14 responses to “Lenovo Joins Foldable PC Party With New ThinkPad X1 Fold Device”

  1. harmjr

    $2,499 NOPE. NOT GONNA HAPPEN. Why not just make a folio with two screens in it?

  2. William Clark

    The device will ship with a keyboard and a stylus

    My understanding from other articles is that the keyboard and stylus will be optional and extra cost. So not really shipping "with" but more like available at release, for extra cost. Now those other articles may have it wrong and certainly for $2500 you would expect a keyboard at least if not the stylus.

  3. bbold

    I don't find folding a PC like a piece of plastic or hard paper to be particularly "game changing." Am I alone in that? I think it introduces more possible incompatibility or opportunity for 'user error' of the hardware. I think having a laptop that is straightforward and easy to use, which lasts 1-2 days (24-48 hours of usage, or even a full 24 hours!) would be 'game changing!'


  4. IanYates82

    I'm super curious. Too early for me to adopt.

    1. Does the keyboard slot over the bottom "half" of the screen somehow so you can get an effective laptop (albeit throwing away one of the screens) if required? Or is the keyboard supposed to sit below it all on your lap?
    2. With this getting Windows 10 X at a later stage, I suspect that the "X" then really is more window dressing for the shell and window arrangement methodology rather than a whole separate branch of Windows

  5. glenn8878

    Looks thick and clunky. When it gets thin and mobile, I'll take a closer look.

  6. michael_babiuk

    Just because a company is technically able to manufacture a "thing" doesn't mean that "thing" should be manufactured.

    I just don't see the advantage of this design over a tablet (with a keyboard cover) or a typical laptop ultrabook design - especially when marketed at a premium price point.

    • xmodal

      In reply to Michael_Babiuk: There are places where this would be advantageous, but they're limited/niche areas. For instance, choral singers hold folders of music. When you're singing 50 - 100 pages of music, that can give you a lot of problems with all the shuffling of pages (the problem for Lenovo is that there is a two-screen e-reader folio that can be had for $900 less; Surface Neo will also probably be cheaper than this).
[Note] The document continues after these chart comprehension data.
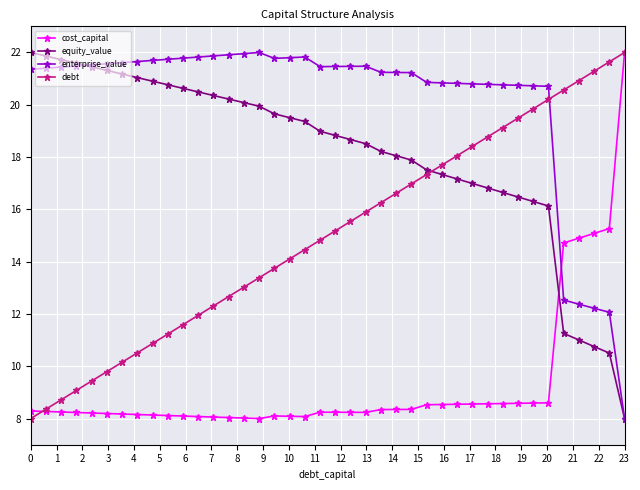

List the series in order of their overall mean, lowest first.

cost_capital, debt, equity_value, enterprise_value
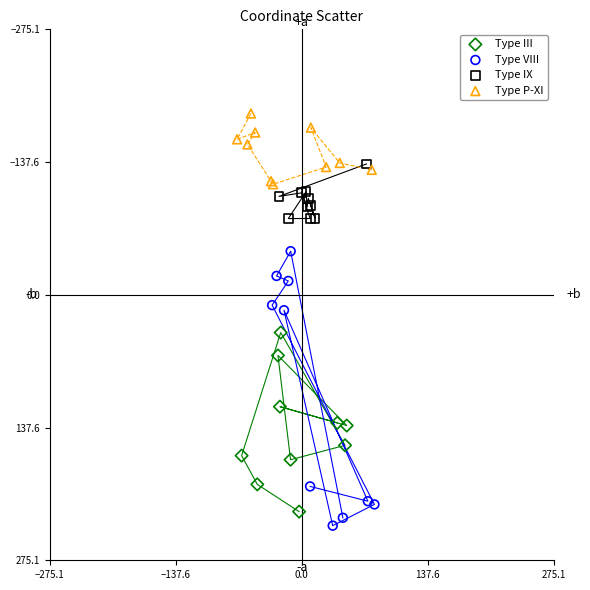

Which series has the widest spread of Y values?

Type VIII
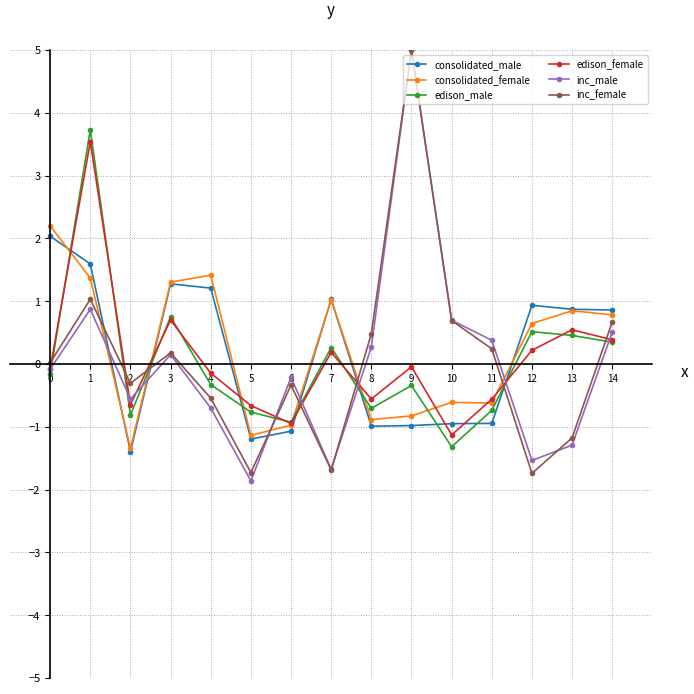

What is the maximum value shown in the chart?

5.0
Another example is for experimental psychologists; when running demo software for your research assistants, you could use the single device in a meeting to show the subject-facing display on one side and the researcher's display on the other.

      • xamzara

        In reply to xmodal:

        Just get an iPad for $300 or so if you need to read notes or lyrics. You can buy eight for the price of one folding PC.

        (And this is what people already typically do.)

  7. jimchamplin

    I still think centering the Taskbar icons is a bad idea. I sorta-kinda tolerate it on Chrome OS, but it's not cool. It looks clunky and weird.

    And then there's the whole problem of the fucking ambulatory Start button. Seriously, who thought that one up?

  8. John Craig

    $2,499......yowza that's a lot of money, particularly given the spec sheet, but I suppose these new devices are going to cost a lot over the first few years.

    I wonder what the surface neo is going to cost? Surely not as much as this.....its essentially just two thin surface pro's hinged together with a lighter OS on board

  9. ngc224

    My guess is Lenovo will never ship this with Windows 10 Pro. It will be running Microsoft’s ‘Modern OS’ (coming soon). Lenovo is just flat out lying.

  10. harshku24

    That good thank you for told about lenovo because I like lenovo laptop company thank you so much.

  11. Martin Sjöholm

    Comments here sound a bit like "who would need to make a call walking down the street" being said about mobile phones. I am dead sure that these devices will be of main devices in a few years. I like the dual screen ability approach from a foldable screen, but not sure about the two screen approach that Microsoft is taking.